Ok, now let's explain. In the first file we tell readthedocs what to do when building the new site. We first have to tell it to actually build the documentation. To do this we use a hook called pre_build, which is called before mkdocs, to call the build script of the documentation; in my case I wrote a little script called build.sh, you can really decide what to call it, where to put it, or you can even ditch the file and write the command directly if it is simple.

Then we have to tell readthedocs which packages to install, and we tell it to look at a file called requirements.txt in the docs dir. Unfortunately Read the Docs supports only this format, not pyproject.toml, so we'll have to live with that. You can also install directly apt packages, if you need them. You can find the related documentation here.

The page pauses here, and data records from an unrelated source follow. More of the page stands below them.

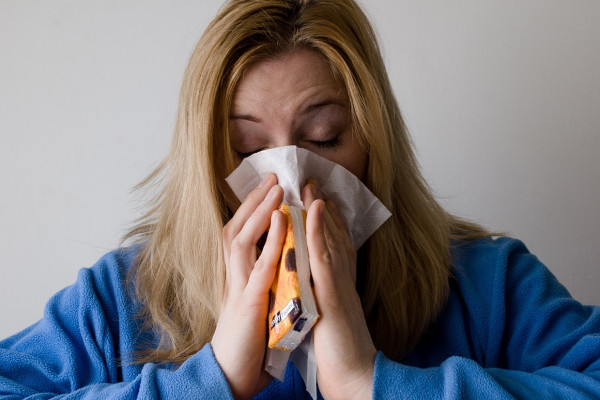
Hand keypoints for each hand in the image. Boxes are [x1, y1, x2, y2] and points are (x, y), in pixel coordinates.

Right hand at [212, 173, 285, 399]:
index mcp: (237, 277)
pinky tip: (281, 219)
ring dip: (259, 211)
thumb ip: (262, 282)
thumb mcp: (254, 305)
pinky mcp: (249, 303)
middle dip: (254, 201)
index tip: (268, 189)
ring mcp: (239, 288)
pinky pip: (259, 265)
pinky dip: (270, 239)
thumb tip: (277, 263)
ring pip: (242, 239)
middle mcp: (234, 277)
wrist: (231, 376)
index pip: (240, 235)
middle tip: (272, 175)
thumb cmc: (247, 344)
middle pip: (237, 229)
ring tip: (276, 187)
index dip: (252, 211)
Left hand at [302, 179, 375, 399]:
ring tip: (310, 183)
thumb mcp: (331, 316)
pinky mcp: (332, 294)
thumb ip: (324, 297)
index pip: (333, 246)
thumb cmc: (340, 353)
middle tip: (313, 181)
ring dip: (319, 210)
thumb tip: (314, 288)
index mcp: (339, 285)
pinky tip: (313, 209)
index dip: (326, 222)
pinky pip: (323, 256)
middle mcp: (342, 279)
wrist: (356, 378)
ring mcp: (338, 284)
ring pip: (328, 239)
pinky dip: (319, 230)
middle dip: (322, 208)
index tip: (317, 199)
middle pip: (333, 236)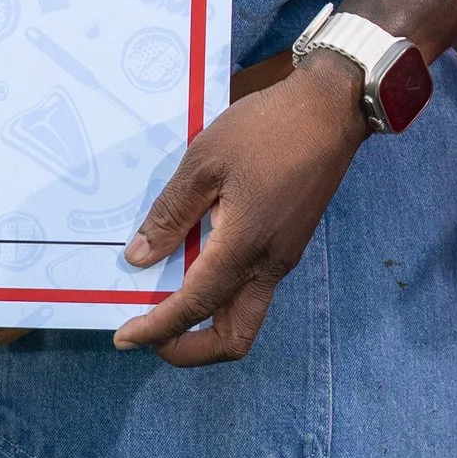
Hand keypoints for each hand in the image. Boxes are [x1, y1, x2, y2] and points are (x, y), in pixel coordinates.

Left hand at [114, 60, 366, 364]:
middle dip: (190, 348)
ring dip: (205, 321)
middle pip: (234, 338)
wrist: (332, 108)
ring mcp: (283, 257)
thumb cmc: (267, 128)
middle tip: (151, 332)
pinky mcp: (288, 243)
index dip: (157, 329)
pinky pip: (252, 287)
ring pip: (245, 315)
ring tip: (165, 298)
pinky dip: (220, 293)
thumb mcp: (204, 162)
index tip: (124, 338)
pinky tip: (194, 264)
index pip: (194, 308)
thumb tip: (140, 257)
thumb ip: (172, 213)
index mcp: (245, 247)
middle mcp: (269, 265)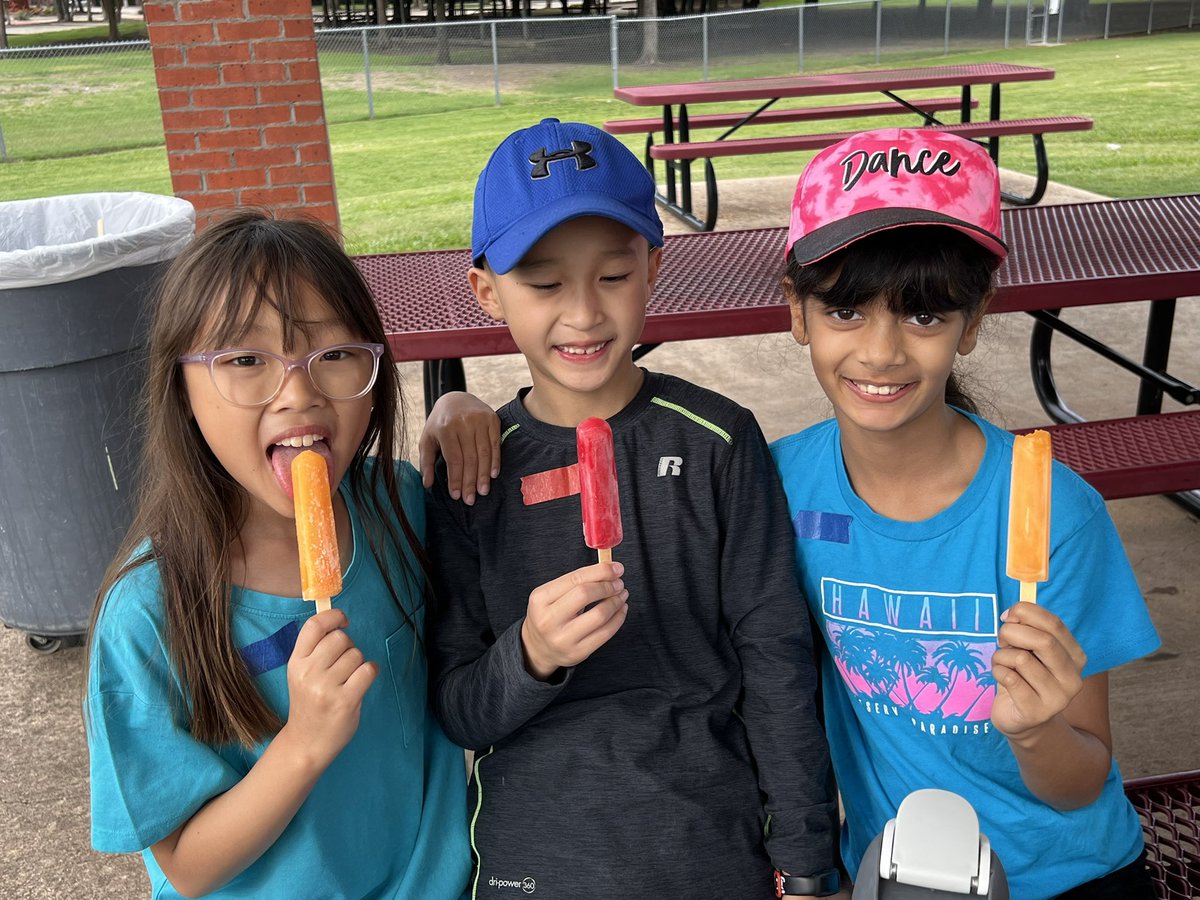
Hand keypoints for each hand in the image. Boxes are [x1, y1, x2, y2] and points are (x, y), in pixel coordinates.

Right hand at [280, 609, 377, 770]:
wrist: (307, 742)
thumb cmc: (309, 703)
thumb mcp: (301, 673)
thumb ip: (315, 649)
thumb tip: (337, 618)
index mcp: (296, 662)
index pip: (314, 626)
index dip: (333, 616)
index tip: (343, 622)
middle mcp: (308, 673)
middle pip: (340, 638)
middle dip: (348, 646)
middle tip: (343, 664)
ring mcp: (326, 688)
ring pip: (356, 654)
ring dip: (358, 663)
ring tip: (348, 679)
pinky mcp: (345, 701)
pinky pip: (368, 670)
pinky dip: (370, 672)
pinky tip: (361, 682)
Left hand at [419, 391, 500, 504]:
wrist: (456, 398)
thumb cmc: (440, 423)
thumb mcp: (427, 439)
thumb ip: (426, 461)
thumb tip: (427, 484)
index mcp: (446, 428)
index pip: (454, 459)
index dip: (456, 479)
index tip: (456, 496)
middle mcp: (464, 422)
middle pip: (470, 458)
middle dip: (470, 482)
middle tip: (471, 500)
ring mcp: (480, 420)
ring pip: (484, 453)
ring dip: (483, 475)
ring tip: (483, 491)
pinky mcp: (492, 419)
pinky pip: (495, 444)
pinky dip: (495, 461)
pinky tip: (493, 475)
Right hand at [520, 562, 628, 679]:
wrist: (538, 648)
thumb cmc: (549, 615)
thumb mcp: (551, 595)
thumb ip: (576, 581)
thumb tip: (609, 569)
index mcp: (540, 599)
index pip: (575, 579)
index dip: (600, 571)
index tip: (617, 568)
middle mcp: (549, 620)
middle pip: (585, 594)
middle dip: (608, 586)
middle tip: (619, 583)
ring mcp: (563, 639)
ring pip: (599, 615)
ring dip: (616, 601)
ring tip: (621, 595)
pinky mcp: (577, 653)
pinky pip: (605, 633)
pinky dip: (618, 618)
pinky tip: (621, 609)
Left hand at [990, 602, 1086, 741]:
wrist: (1020, 719)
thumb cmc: (1022, 676)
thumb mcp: (1028, 648)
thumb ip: (1025, 629)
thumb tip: (1012, 614)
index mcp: (1075, 657)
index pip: (1054, 624)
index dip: (1026, 613)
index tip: (1008, 615)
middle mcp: (1073, 678)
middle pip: (1043, 641)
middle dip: (1012, 633)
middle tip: (1002, 640)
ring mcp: (1057, 698)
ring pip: (1020, 659)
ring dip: (1001, 656)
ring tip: (1002, 664)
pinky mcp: (1036, 712)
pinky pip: (1008, 677)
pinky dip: (997, 671)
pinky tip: (1002, 678)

We then specify the location of the Mkdocs configuration file. In it the only thing important is docs_dir, which is the output directory of you static site generator of choice. In my case it is public, in yours it will be different.

Add search functionality

One of the most challenging things to add to a static website is the search functionality. For normal websites the search functionality is provided on the server side. Static sites however have to rely only on the javascript on the client side. Multiple javascript libraries, have been published for this purpose. But they all have a problem in common: for the library to search in your website for a word, you need a complete index of your website on the client side. This means that even if you want to look up a single page, your browser also has to download the content of all the pages of your site. If the site is big, this can become quite a burden. You can get around this problem by downloading this index after the page has been fully loaded, so that the page feels snappy and responsive even if you have to download a big chunk of data. The plus side of this option is that once you download the index, and if the index is not THAT huge, searching can be really fast. MkDocs follows this strategy, using a library called lunrjs.

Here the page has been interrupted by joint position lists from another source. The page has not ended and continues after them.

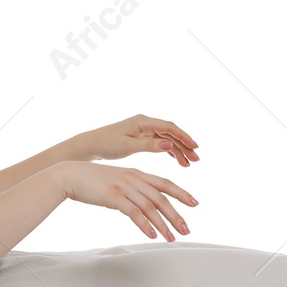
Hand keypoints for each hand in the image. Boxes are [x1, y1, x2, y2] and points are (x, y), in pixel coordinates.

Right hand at [57, 161, 197, 241]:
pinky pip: (134, 213)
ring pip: (150, 207)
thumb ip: (131, 188)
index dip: (182, 193)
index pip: (165, 183)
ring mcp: (124, 187)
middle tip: (187, 229)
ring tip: (172, 238)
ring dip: (163, 224)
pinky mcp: (113, 197)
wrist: (70, 175)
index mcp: (137, 173)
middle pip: (162, 198)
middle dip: (177, 215)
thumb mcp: (116, 181)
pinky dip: (145, 225)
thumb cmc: (92, 180)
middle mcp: (134, 179)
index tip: (195, 203)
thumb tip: (141, 204)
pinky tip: (152, 235)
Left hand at [69, 114, 200, 166]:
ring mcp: (143, 131)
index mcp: (143, 122)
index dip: (184, 137)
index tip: (195, 147)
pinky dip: (169, 152)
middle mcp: (145, 124)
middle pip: (171, 133)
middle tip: (196, 159)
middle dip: (185, 145)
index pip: (169, 128)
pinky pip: (159, 144)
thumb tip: (170, 145)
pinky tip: (177, 161)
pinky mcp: (140, 138)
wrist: (89, 146)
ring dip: (178, 150)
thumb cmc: (105, 144)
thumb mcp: (127, 146)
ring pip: (167, 140)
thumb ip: (149, 145)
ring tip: (189, 164)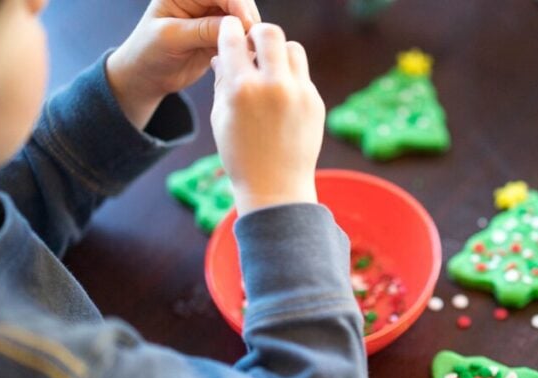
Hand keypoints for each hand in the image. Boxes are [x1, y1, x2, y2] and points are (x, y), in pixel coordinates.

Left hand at [107, 0, 260, 129]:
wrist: (146, 76)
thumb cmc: (148, 52)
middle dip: (247, 18)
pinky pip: (240, 35)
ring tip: (249, 50)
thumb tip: (235, 26)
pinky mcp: (219, 35)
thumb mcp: (171, 37)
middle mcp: (200, 0)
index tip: (246, 27)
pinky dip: (246, 44)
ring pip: (242, 18)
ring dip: (249, 32)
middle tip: (252, 41)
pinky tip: (246, 55)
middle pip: (237, 1)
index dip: (238, 5)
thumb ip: (202, 29)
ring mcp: (211, 17)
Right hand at [211, 18, 324, 214]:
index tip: (231, 32)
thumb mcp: (222, 118)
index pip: (234, 38)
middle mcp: (273, 86)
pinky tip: (281, 94)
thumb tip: (221, 55)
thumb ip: (222, 82)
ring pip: (293, 48)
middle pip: (270, 33)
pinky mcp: (315, 102)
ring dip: (279, 53)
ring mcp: (299, 93)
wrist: (276, 188)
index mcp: (242, 89)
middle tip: (253, 47)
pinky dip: (291, 77)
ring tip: (270, 70)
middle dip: (258, 35)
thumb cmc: (241, 155)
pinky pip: (303, 75)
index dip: (230, 30)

The alternative is to rely on other services, third party or hosted, that index your site and that you can call with an api to get the result for a search query. The plus side of this is that we don't have to download all the data at the start, owever speed can become a problem if the network latency is very high. Fortunately Read the Docs provides exactly this. Another cool feature of read the docs is that it can use the index created for lunrjs. This way we have to create the index only once, and then, based on our requirements, we can decide if we want to use the api provided by RTD or use lunrjs.

So let's start by creating the index for lunrjs. For this I created a small script. With minor modifications it can also work for your use case. It simply parses every html file in a directory using Beautiful Soup, and then creates a json file containing the text content of the page.

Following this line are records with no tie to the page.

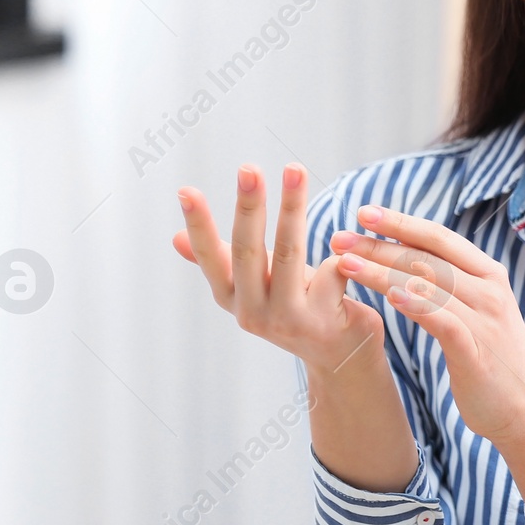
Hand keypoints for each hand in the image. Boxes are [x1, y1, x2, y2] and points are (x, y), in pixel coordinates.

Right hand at [172, 164, 385, 376]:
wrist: (342, 357)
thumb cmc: (299, 306)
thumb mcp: (258, 284)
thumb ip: (224, 261)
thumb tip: (173, 238)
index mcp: (233, 298)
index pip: (210, 257)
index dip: (198, 226)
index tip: (185, 190)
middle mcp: (253, 312)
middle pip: (248, 251)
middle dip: (248, 206)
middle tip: (248, 168)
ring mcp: (287, 319)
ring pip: (289, 254)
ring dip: (291, 208)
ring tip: (294, 169)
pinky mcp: (322, 321)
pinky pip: (331, 270)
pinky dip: (340, 254)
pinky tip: (351, 250)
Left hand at [336, 204, 524, 447]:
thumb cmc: (493, 360)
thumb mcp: (477, 312)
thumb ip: (452, 286)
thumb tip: (412, 263)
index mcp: (488, 275)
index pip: (439, 238)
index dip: (400, 223)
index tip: (363, 212)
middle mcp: (489, 290)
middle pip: (426, 257)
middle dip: (379, 244)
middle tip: (339, 238)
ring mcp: (485, 319)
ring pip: (427, 284)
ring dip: (382, 272)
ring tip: (345, 263)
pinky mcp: (476, 351)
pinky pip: (442, 321)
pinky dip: (416, 305)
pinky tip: (389, 297)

The problem now is that we have to run this script after Read the Docs calls Mkdocs, otherwise our file gets overwritten. To overcome this we are going to use a fantastic mkdocs plugin called mkdocs-simple-hooks, that let's run custom script at any point in the mkdocs build process. No we have only to modify mkdocs.yaml like this, and everything should work!

site_name: ...

docs_dir: "..."

plugins:
  - search
  - mkdocs-simple-hooks:
      hooks:
        on_post_build: "docs.lunr:build_search_index"

Also don't forget to add Beautiful Soup and mkdocs-simple-hooks to the requirements.txt files we have created earlier.

Now the only thing to add some javascript in the frontend. I don't want to drag this post for too long, so I will just link here the complete source of the file I used. I simply copied the source from readthedocs-sphinx-search and modified it a little bit to make it work with the style of my docs.

Conclusion

In this post I wanted to show how I used some not so known features of Read the Docs and Mkdocs to build my custom documentation on a platform which doesn't support it. You can see here the results. While doing got a deeper understanding of how these two project work, discoverd some new tools and in general learned a lot. I think that trying to customize, one can say "hack", a tool we use can be very useful to understand how it really works under the hood. And as a programmer this can be really interesting, but also a lot of fun too!